The class is a case study in modern scientific problem-solving, and mankind's Hobbesian struggle with nature. Mr. Osborne, whose authoritative, wry, and understated demeanor, as well as his monotone and smirk, made me think of Vice President Dick Cheney, began the class with a video and PowerPoint presentation explaining the physics of friction, weight transfer, and yaw. We moved on to the meanings of oversteering, understeering, and the various braking techniques used to counteract them.
An "oversteer," we learned, is the classic fishtail, when the rear tires lose their grip on the road, weight lurches forward, and the vehicle starts to slide, back end first. An "understeer" is that helpless feeling you get when you try to turn around a bend, but your vehicle keeps sliding forward like a gleefully disobedient child.
Cooped up in the snow-shrouded Quonset hut learning about physics and steering techniques, however, isn't the same as maneuvering on silica-smooth ice. So we headed out to the maze.
The center's research track is kept a pristine white, and test vehicles are scrubbed to near atomic-level perfection to rid them of sand and salt. Scientifically, this helps ensure the consistency of the hundreds of tests occurring here each week. Every evening, four-wheel-drive tractors drag a grooming machine over the lanes, which keeps them appropriately snowy and slick.
My first lesson on the test track was how to counteract the oversteer. Mr. Kunnari, who sported a red sweat shirt stitched with a smiling Michelin Man and "Toooooby" underneath, took me out in a Chevy Blazer to a series of concentric circles that included the solid ice rink. To correct an oversteer, you need to turn in the direction of the slide and accelerate. It's counterintuitive, of course, to feel the back end of your SUV sliding out from under you, then tap on the gas rather than the brakes. But as I sped around the oval, inducing oversteers, I soon turned my 360-degree spins into tail-swerving corrections that would have made the Dukes of Hazzard proud.
Much more difficult, however, is correcting an understeer. This time Osborne took me out to a varying test track, with straightaways and both broad and hairpin turns.

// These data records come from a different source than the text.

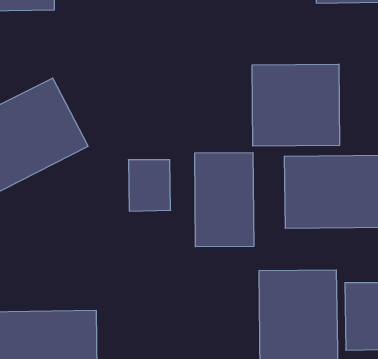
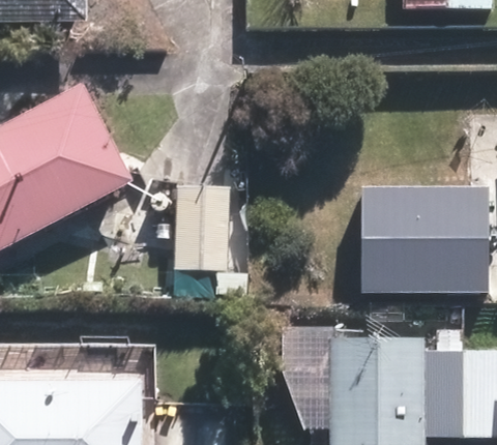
building: [252,64,339,146] -> none
building: [195,153,254,247] -> none

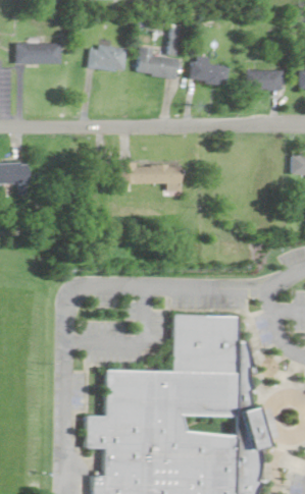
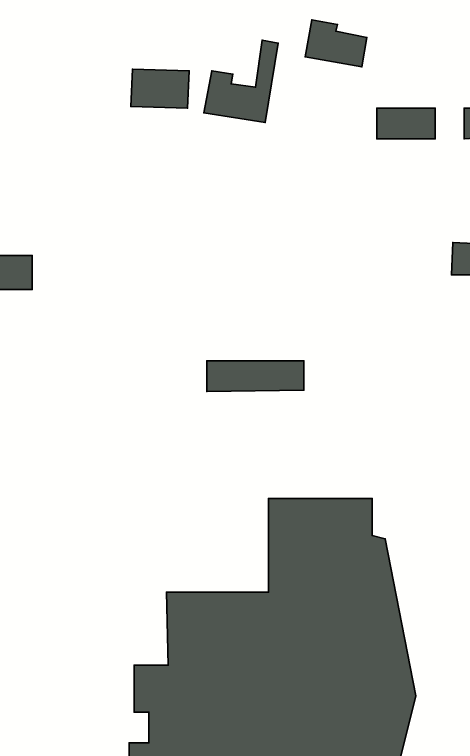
building: [14,44,60,64] -> none
building: [190,56,228,86] -> [305,20,367,67]
building: [119,164,181,183] -> [207,361,304,392]

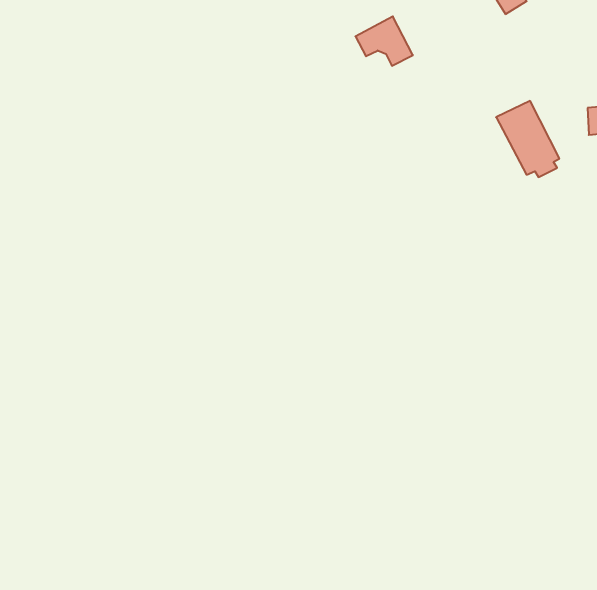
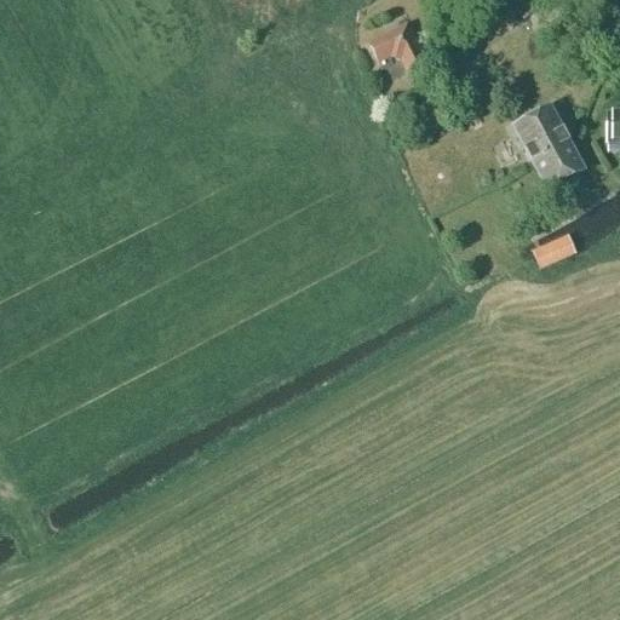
building: none -> [533,230,578,265]

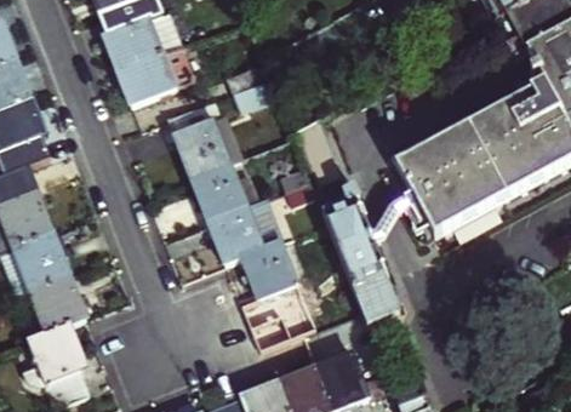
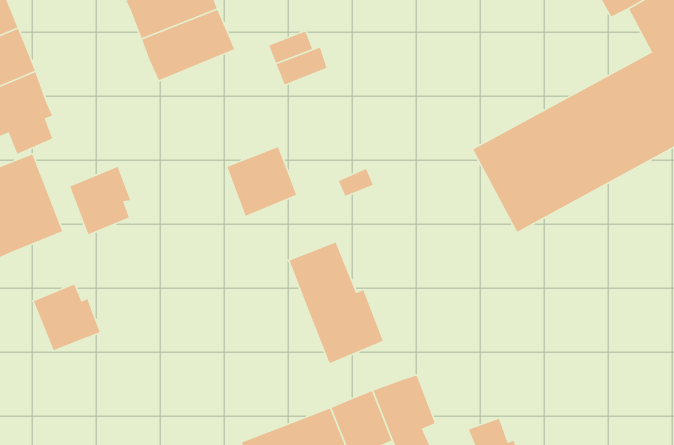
building: [166,99,234,177] -> none
building: [318,184,395,326] -> none
building: [206,201,267,263] -> none
building: [12,231,64,290] -> [69,166,131,235]
building: [30,322,86,405] -> none

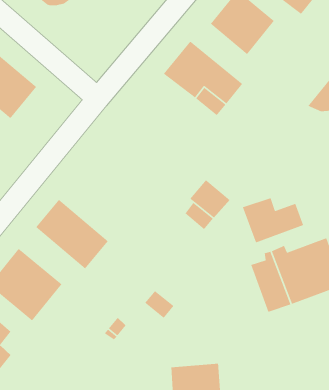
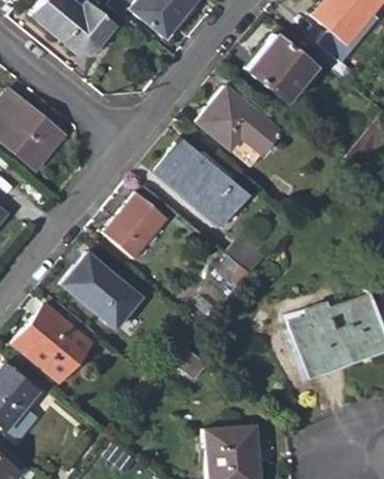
building: none -> [156,140,248,223]
building: none -> [105,195,168,258]
building: [242,197,304,244] -> none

To make a vehicle turn when it refuses, there are a few tricks, and each frustrates a driver's natural inclinations. You absolutely cannot slam on the brakes, but you do need to transfer the weight of the vehicle to the front, so you should give the brake pedal a quick, firm tap.
But since the problem consists of front tires sliding sideways, a driver should also quickly straighten the wheels - or turn directly into the bank you're about to careen into (!) - which allows the tires to regain their grip. Looking in the direction of your turn - a key component, trust me - you then turn the wheel a second time. Driving the Chrysler Park Avenue on this course, I slammed into the snowbanks more times than I care to mention, and I'm sure I saw Osborne suppressing his Cheney-like smirk.
I soon got the hang of it, but I preferred the other understeering solution Mark taught me: driving two-footed - breaking with my left foot while accelerating with my right. Again, since two-footed driving had long been anathema to me, I found it a struggle.
Which is why, perhaps, at the end of the seminar, as I drove away awash with knowledge and power, I had to test my new driving skills on my rented Kia Amanti. When I took the turn leaving the center, I sped up, induced an oversteering slide, and tried to correct it with a burst of speed.
Not quite. I spun out on the road, coming to a stop and facing an oncoming (and unnoticed) Ford pickup - with its plow ominously raised. Slowly and safely, the driver stopped to let me turn around and continue on my way, which I did, as if I were driving Miss Daisy.